*Excerpt*
* * *

A standard 100 watt incandescent light bulb emits approximately 1700 lumens in North America and around 1300 lumens in 220 V areas of the world. See luminous efficacy for the specific efficiency of various types of electric light sources.

At first glance, it makes absolutely no sense as to why a 100 watt bulb would be 1700 lumens in North America and why a 100 watts elsewhere would be any different. Voltage as the only controlled parameter has absolutely no affect on lumens per watt!

Lumens per watt is affected by filament temperature and envelope transmissiveness, but neither of those are controled by geographic location or voltage.

Thanks! -Jesse —Preceding unsigned comment added by 64.146.180.232 (talk) 18:32, 4 December 2007 (UTC)

The voltage is not the only controlled parameter. The thickness of the filament is another. Light bulbs designed for 220 V are designed differently than those made for 110 V. Be aware also that light bulbs are nonlinear devices. The resistance of the filament varies with voltage.--Srleffler (talk) 00:10, 5 December 2007 (UTC)
I realize that voltage is not the only controlled parameter -- but it's the only one that the article mentions as being the cause of less efficient lumens/watt. I also realize that incandescent light bulbs are non-linear, although it would be slightly more exacting to say that the resistance of the filament is affected by temperature, which is affected by wattage and dissipation, and wattage is affected by resistance and voltage, and so on. The only controlling parameters I can think of which control lumens/watt would be envelope transparency, filament surface temperature, and filament material, and none of those are tied only to voltage or operating in other parts of the world. There is no reason that an equal surface temperature, filament composition, and bulb transparency could not be done on both 110v and 220v lamps.
Is the article saying that 220v filaments are designed to run cooler, thus putting out more of their total energy in non-visible regions? or is it saying that they are running so hot that the same happens?
I'm not saying that the average 220v bulb is or is not the same efficiency as the average 110v bulb -- I do not know -- but I guess I'm saying that the article is dreadfully ambiguous, and it makes a statement that doesn't even make sense, and it doesn't give a cause for the phenomenon, nor does it cite any references. I'd say it is closer to "whimsical banter" and doesn't even rise to the level of "Original Research."
Does anyone mind if I remove that statement in a week or two if nobody finds some references? Thanks & Keep up the good work. -Jesse —Preceding unsigned comment added by 64.146.180.232 (talk) 03:30, 6 December 2007 (UTC)
I rephrased it to remove the impression that we are talking about the same bulb being run on two different voltages. It would be helpful to add a citation to support the two values. Removing the statement would not be appropriate unless you have strong reason to think it is untrue. Note that all of the discussion above is original research, and cannot be used to justify changing the article. Even if we obtained an explanation for why the efficiencies are different, there would be no reason to add that to the article. It's beyond the scope. The bulb outputs are given as a practical example of lumens. They don't need to be explained here. --Srleffler (talk) 06:26, 6 December 2007 (UTC)

* * *

*Data provided*
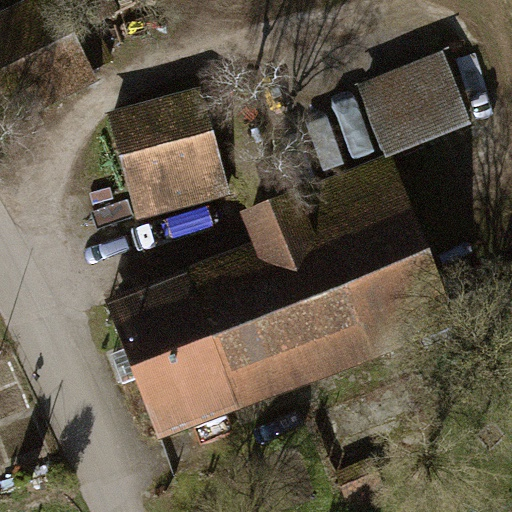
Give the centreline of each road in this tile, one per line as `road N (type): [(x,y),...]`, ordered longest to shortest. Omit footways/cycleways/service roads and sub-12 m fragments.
road 1 (track): [(52,189),(74,134),(117,90),(323,21)]
road 2 (residential): [(116,511),(0,263)]
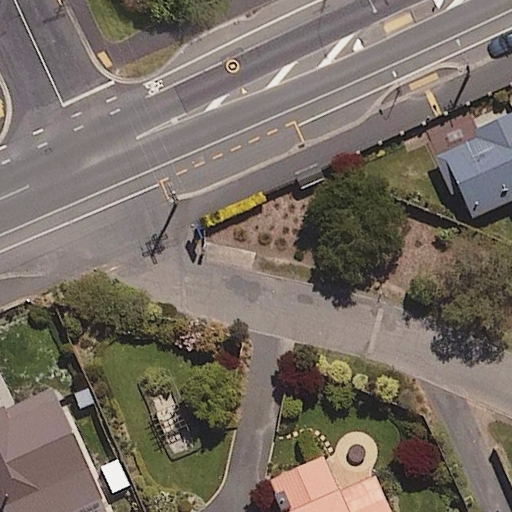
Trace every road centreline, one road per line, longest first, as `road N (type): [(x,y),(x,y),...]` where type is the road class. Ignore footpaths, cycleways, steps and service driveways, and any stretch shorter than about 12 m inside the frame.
road 1 (secondary): [(446,0),(86,160)]
road 2 (residential): [(14,0),(86,160)]
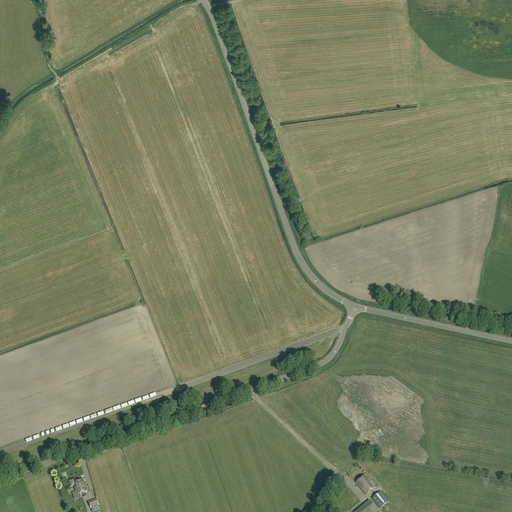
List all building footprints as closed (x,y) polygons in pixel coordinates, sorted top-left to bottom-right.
[(355,483),(366,496),(375,488),(364,475),(355,483)] [(73,486),(77,496),(87,491),(83,479),(75,482),(74,479),(68,481),(71,487),(73,486)] [(372,499),(380,508),(389,501),(381,492),(372,499)] [(99,507),(97,499),(88,502),(90,509),(99,507)] [(375,511),(378,510),(370,501),(356,511),(375,511)]
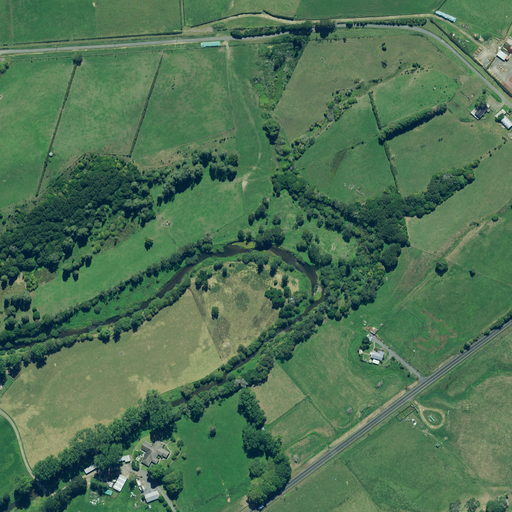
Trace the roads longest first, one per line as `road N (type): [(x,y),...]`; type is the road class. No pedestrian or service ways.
road 1 (unclassified): [(0,53),(342,25),(415,28),(442,41),(511,107)]
road 2 (unclassified): [(253,511),(511,319)]
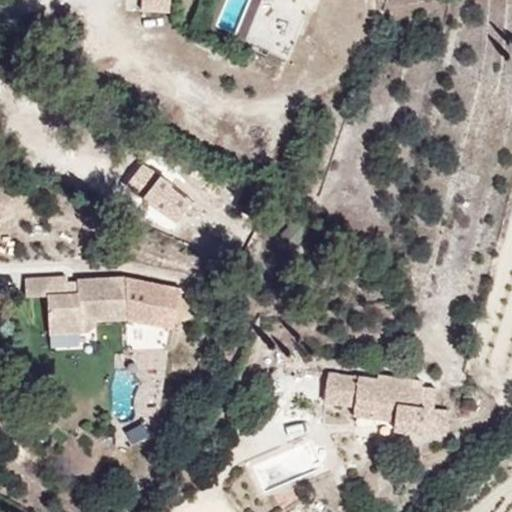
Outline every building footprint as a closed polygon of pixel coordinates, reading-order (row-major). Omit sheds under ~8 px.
[(139,0),(139,11),(170,11),(169,0),(139,0)] [(272,0),(311,16),(319,0),(272,0)] [(38,182),(0,169),(0,220),(19,226),(38,182)] [(182,268),(39,271),(30,330),(189,327),(182,268)] [(440,381),(328,370),(329,402),(441,416),(440,381)]
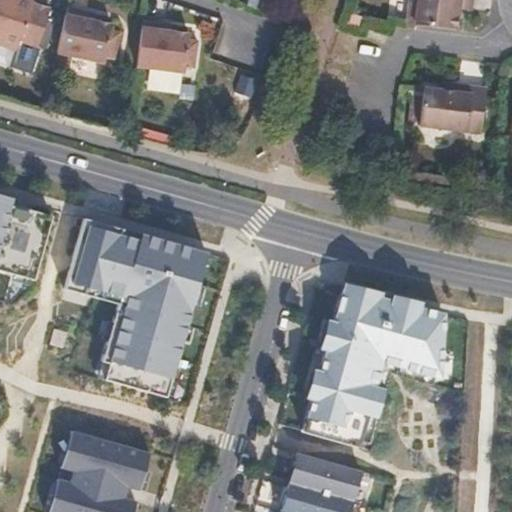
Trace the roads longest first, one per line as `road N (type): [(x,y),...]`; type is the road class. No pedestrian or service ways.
road 1 (secondary): [(0,144),(293,230)]
road 2 (residential): [(213,511),(293,230)]
road 3 (secondary): [(293,230),(511,277)]
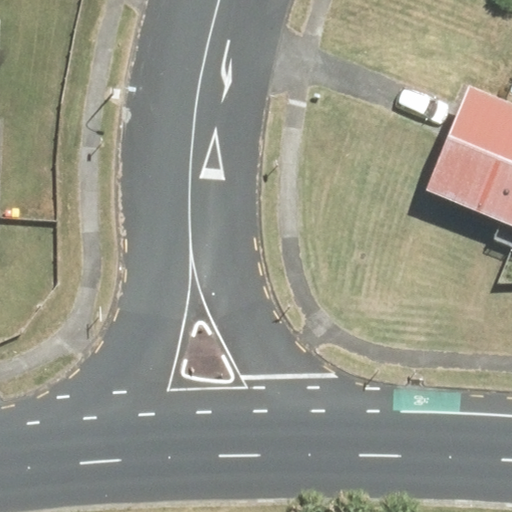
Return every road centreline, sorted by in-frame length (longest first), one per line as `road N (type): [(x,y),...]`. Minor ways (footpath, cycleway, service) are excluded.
road 1 (residential): [(19,463),(129,348),(164,251),(176,110),(215,0)]
road 2 (residential): [(218,0),(231,258),(282,375),(338,449)]
road 3 (primary): [(19,463),(338,449)]
road 4 (primary): [(338,449),(511,459)]
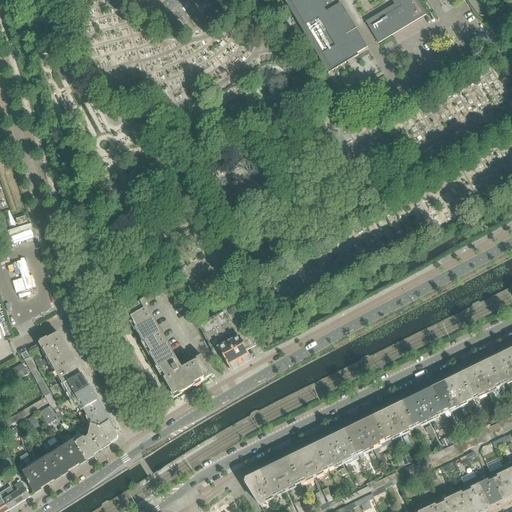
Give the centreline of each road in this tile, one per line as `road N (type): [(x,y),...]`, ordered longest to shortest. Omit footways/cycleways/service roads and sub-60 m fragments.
road 1 (secondary): [(511,242),(142,446)]
road 2 (unclassified): [(136,437),(82,340),(0,77)]
road 3 (secondary): [(176,492),(511,324)]
road 4 (secondary): [(142,446),(41,511)]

* * *

*Parts of the exercise*
#1 Answer these questions about the light bulb discussion, giving each answer on its own line with the same letter:
(a) According to the opening paragraph, about how many lumens does a standard 100 watt incandescent bulb emit in 220 V areas of the world?
(b) Besides voltage, what controlled parameter does Srleffler name in the reply posted at 00:10 on 5 December 2007?
(c) According to Srleffler's last comment, what are the bulb outputs given as?
#2 Rewrite the rows from the first one through the line containing "road 2 (residential): [(116,511),(0,263)]", swapping "centreline" for "centerline" and keeping everything else the same. Leave the pictures out.

*Answers for this exercise*
#1
(a) Around 1300 lumens.
(b) The thickness of the filament.
(c) A practical example of lumens.

#2
Give the centerline of each road in this tile, one per line as `road N (type): [(x,y),...]`, ordered longest to shortest. Omit footways/cycleways/service roads and sub-12 m fragments.
road 1 (track): [(52,189),(74,134),(117,90),(323,21)]
road 2 (residential): [(116,511),(0,263)]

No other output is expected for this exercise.